The study, released Thursday, compiled data from a monitoring network developed by the Utah Geological Survey that includes wells placed in farm land, ranching areas, springs and at remote sites. A total of 76 wells recorded water levels hourly and six sites featured spring flow gauges.
“The time and resources committed to this study delineates groundwater levels, flow and chemistry in Snake Valley and adjacent basins to a much greater degree than was previously possible,” said Hugh Hurlow, senior scientist for the survey's groundwater and paleontology program. “With pressure to develop groundwater in west-central Utah and east-central Nevada likely to continue, we needed to understand how future development and groundwater use was going to impact Utah residents and natural resources.”
A proposed groundwater development project sought by Southern Nevada Water Authority in eastern Nevada propelled the need for the study for fear that tapping the water on the Nevada side of the valley would impact Utah ranchers and families. There are several ranching communities in the West Desert basin, including Eskdale, Trout Creek and Callao.
In 1989, the water district filed applications for water rights in Snake Valley and four other hydrologic basins in Nevada, seeking to appropriate as much as 185,000 acre-feet of water to Las Vegas and surrounding communities.
Facing a protracted drought and hemmed in by a 90-percent dependency on the Colorado River for its water, the district has turned to other geographic regions of the state and groundwater as a way to meet its water needs in the future.

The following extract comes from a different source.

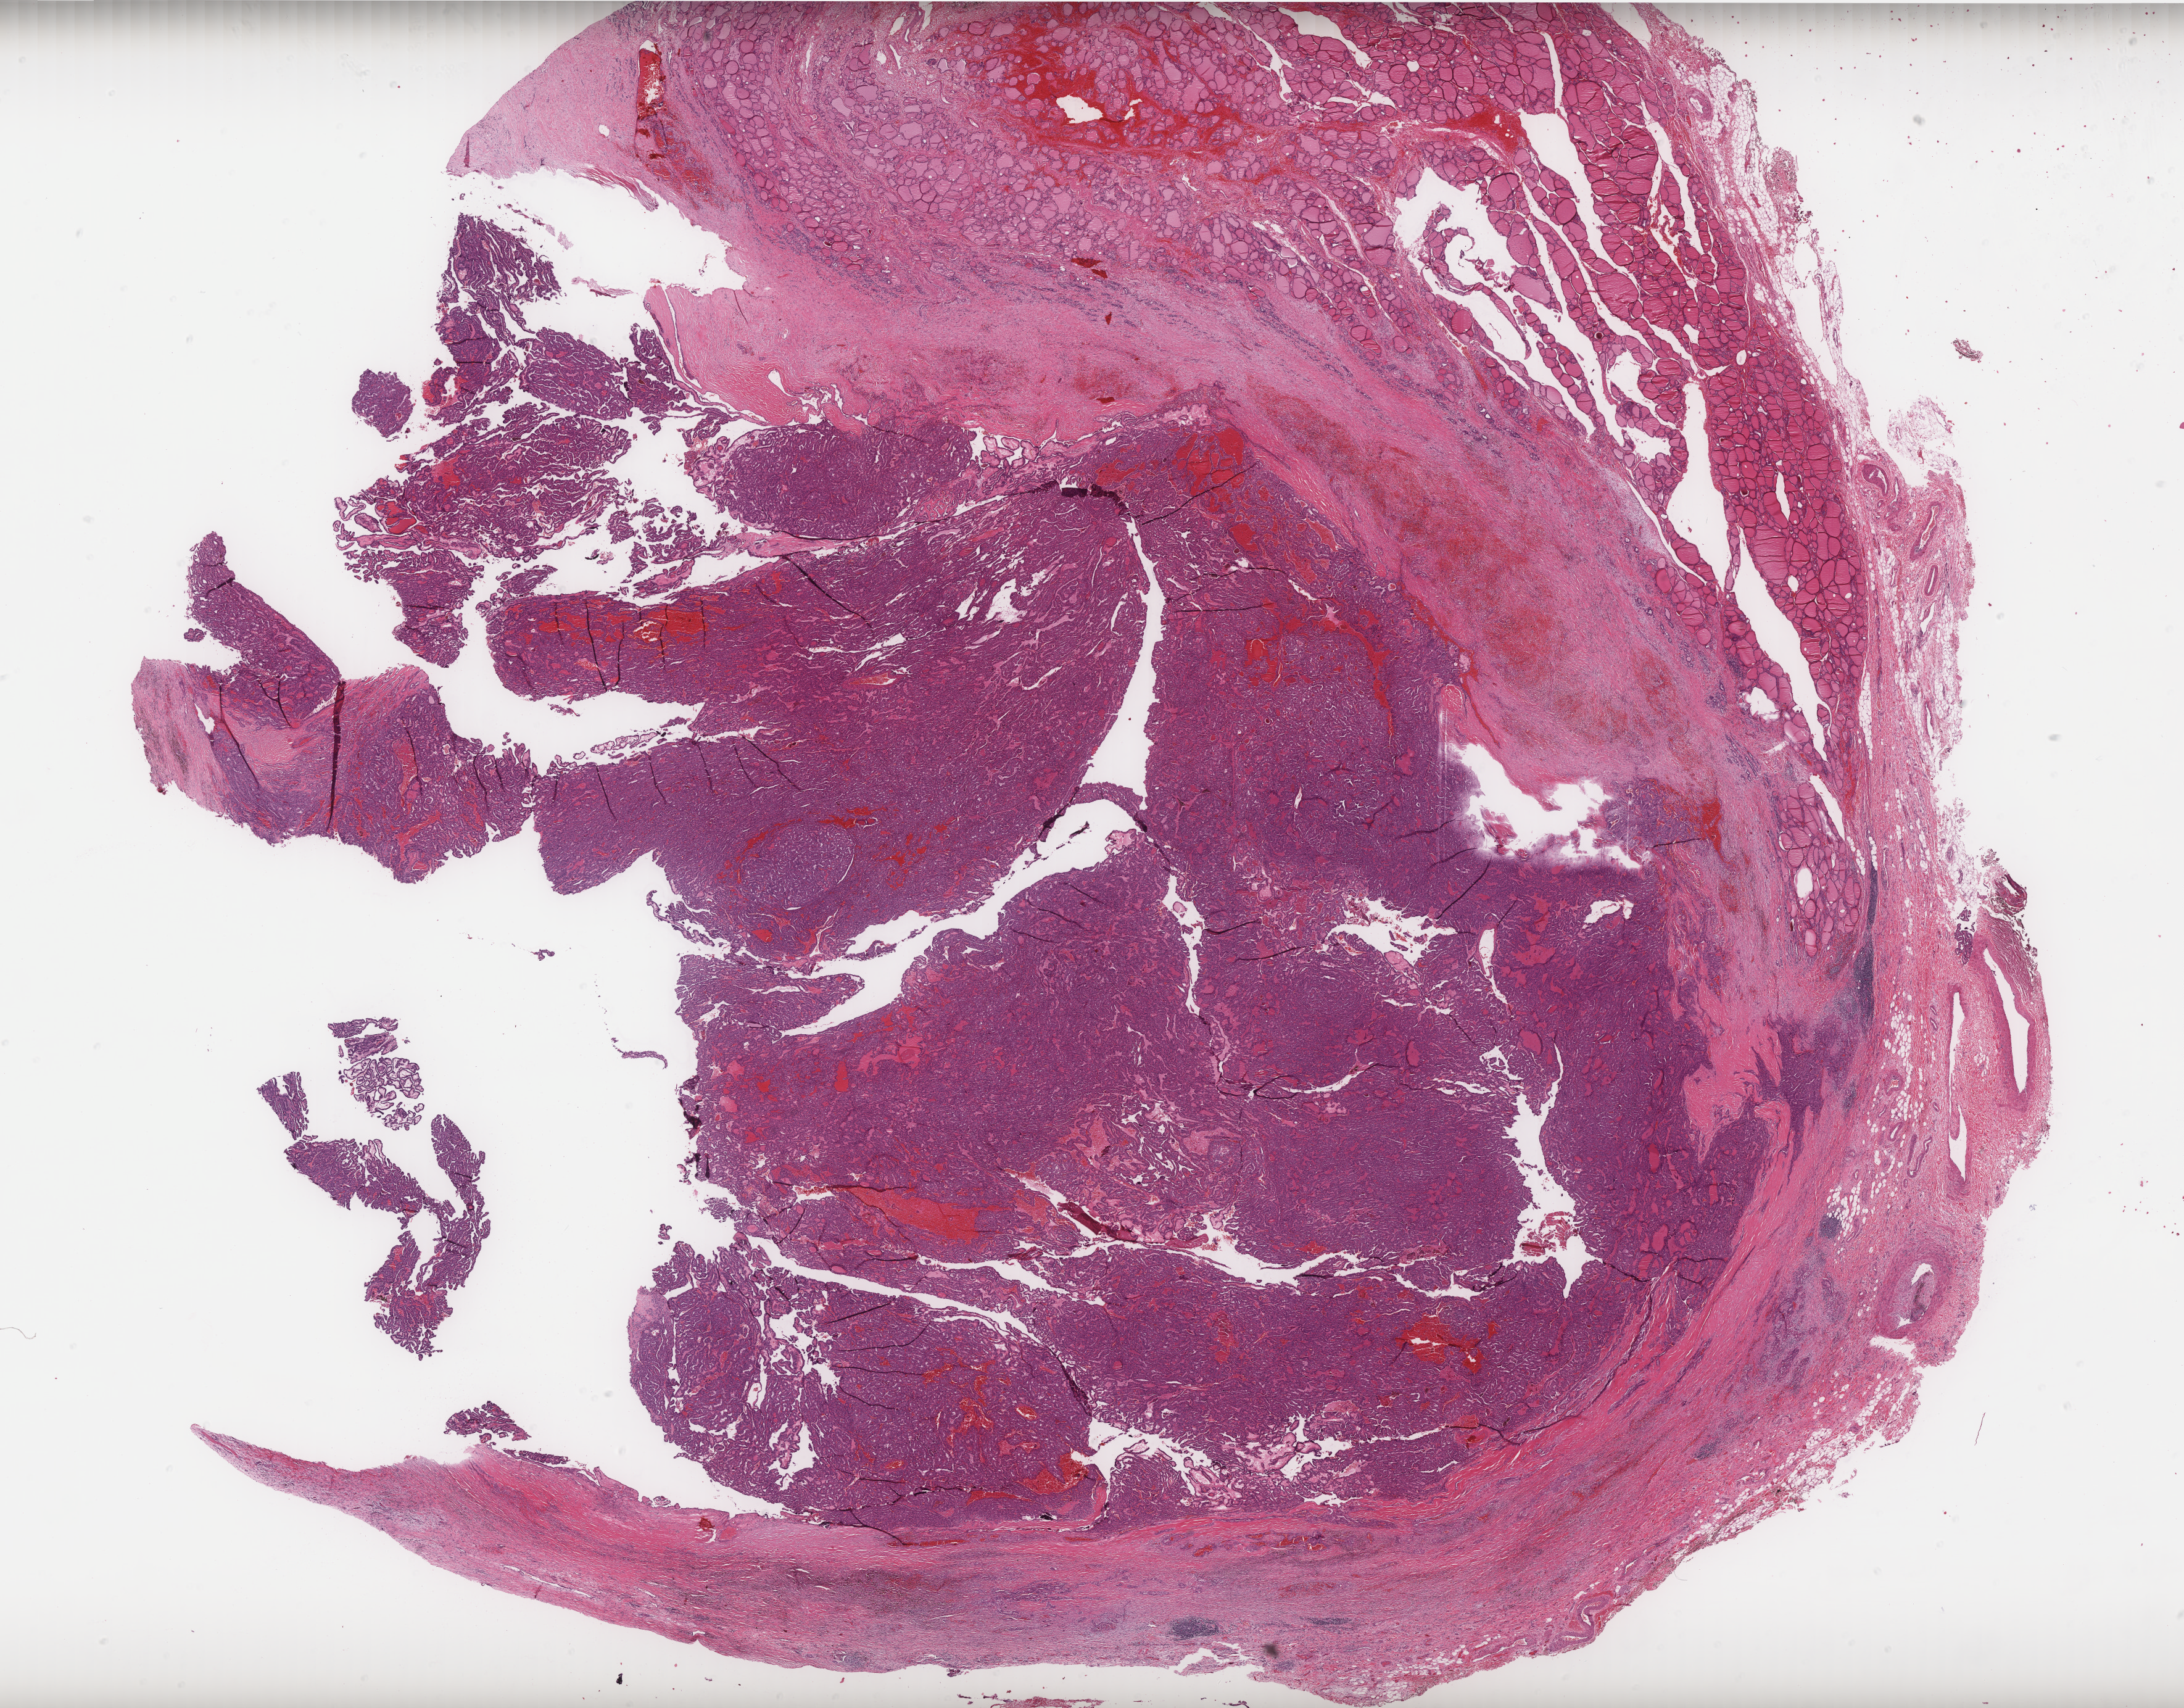
Whole-slide histology image, H&E-stained — shown as a low-resolution overview of the whole scanned area (about 28.4 x 22.2 mm, slide scanned at 40x). FFPE section. Thyroid, primary tumour sample. Patient: male, age at initial diagnosis 58 years.
Pathologic diagnosis: Papillary adenocarcinoma, NOS (thyroid gland).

Simeon Herskovitz, an attorney who has represented multiple groups and individuals suing Nevada over the issue, praised the report's findings and said it should be evidence enough to compel the Southern Nevada Water Authority to back off its groundwater pumping plan.
Over the years, competing studies have led to contradictory conclusions about the amount of water available in the underground reservoirs and the Nevada state engineer has been rebuked by the court rulings asserting more analysis needs to be done before any project goes forward.

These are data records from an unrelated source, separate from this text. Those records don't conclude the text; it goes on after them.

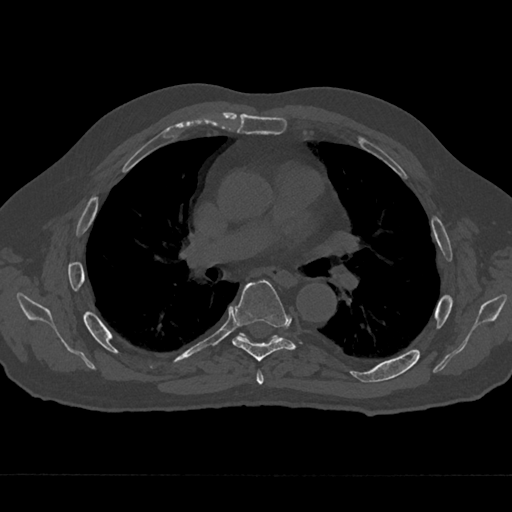
CT including the spine, one axial slice. Reconstruction kernel Br40s/3. Bone window (W 1800 / L 400 HU). 0.5 mm slice thickness. 512 × 512 image matrix, field of view 377 × 377 mm. Male patient, age 75 years. Case-level facts recorded for this patient, not image findings: primary cancer: renal.
Structures marked on this image (semi-automatically segmented with operator editing):
- T5 vertebra: box from (x=256, y=370) to (x=264, y=385) px
- T6 vertebra: (x=232, y=280)–(x=302, y=362)
- T7 vertebra: (x=242, y=334)–(x=276, y=337)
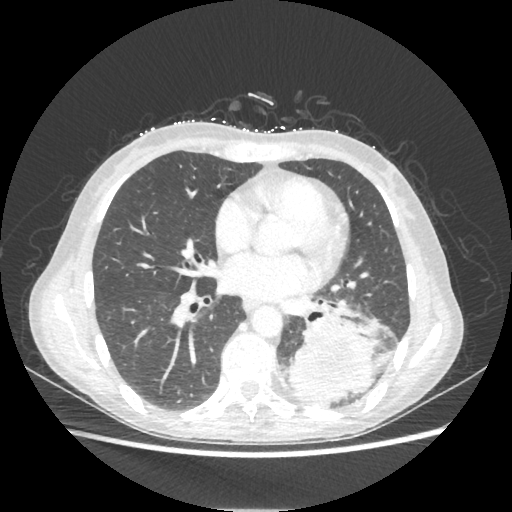
Chest CT, one axial slice; reconstruction kernel STANDARD; 80 kVp; lung window (W 1500 / L -600 HU); 1.25 mm slice thickness; 512 × 512 image matrix, field of view 360 × 360 mm. Female patient, age 53 years. From the clinical record (not read from this slice): clinical TNM (as recorded): T3 N0 M0.
Annotated regions visible in this slice (bounding box drawn by a radiologist):
- lung tumour (recorded histology: adenocarcinoma): bounding box (x1, y1, x2, y2) in pixels: (290, 311, 379, 401)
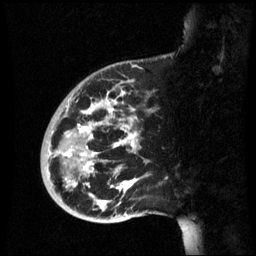
Breast MRI (dynamic contrast-enhanced), one sagittal slice. Position 17 of 60 along the scan axis. Dynamic contrast-enhanced series, image 2 of 3 at this slice position (ordered by acquisition). 1.5 T. TE 4.2 ms, TR 8.9 ms. 2.6 mm slice thickness. 256 × 256 image matrix. Female patient, age 35 years. Case-level facts recorded for this patient, not image findings: setting: breast cancer imaged before/during neoadjuvant chemotherapy; receptor status: HR-positive, HER2-negative.
Outlined on this slice (semi-automatically segmented with operator editing):
- analysis volume of interest (the breast-tissue region the enhancement analysis was run in; not a lesion): bounding box (x1, y1, x2, y2) in pixels: (40, 74, 162, 221)
- tumour enhancement mask (voxels above the 70 % enhancement threshold inside the analysis volume of interest): (63, 92, 138, 211)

Utah, in the interim, has been compiling its own data, with this report laying the most definitive blueprint to date. The study found that current groundwater use in Snake Valley is slowly depleting the basin-fill aquifer and that even present pumping rates will continue to lower groundwater levels and reduce the flows of springs.
More ominously, the study showed that future water development and increased pumping in Nevada or Utah would significantly increase the rate and scope of groundwater level decline.
Additional pumping for local agriculture use, or export from the area would harm springs and shallow groundwater that supports habitat of sensitive species and vegetation used for grazing.
Hurlow said researchers also found that the shallow basin-fill aquifer and deep carbonate rock aquifers are connected, meaning increased pumping could cause a draw down on both, potentially impacting valleys beyond Snake Valley.
“Groundwater pumping would affect environmental conditions and current and future groundwater use in Snake Valley,” Hurlow said. “Taken together, the proposals for groundwater development in the region exceed the groundwater available for development. The current ecosystem would be negatively impacted by all but small levels of additional pumping.”
The district's orignal plan requested more than 50,000 acre-feet of water per year in Snake Valley and over 90,000 acre-feet per year in in Spring Valley, immediately west of Snake Valley in Nevada.
Legal challenges have the project on hold, and a proposed groundwater sharing agreement inked between Nevada and Utah remains in limbo after Utah Gov. Gary Herbert refused to sign it.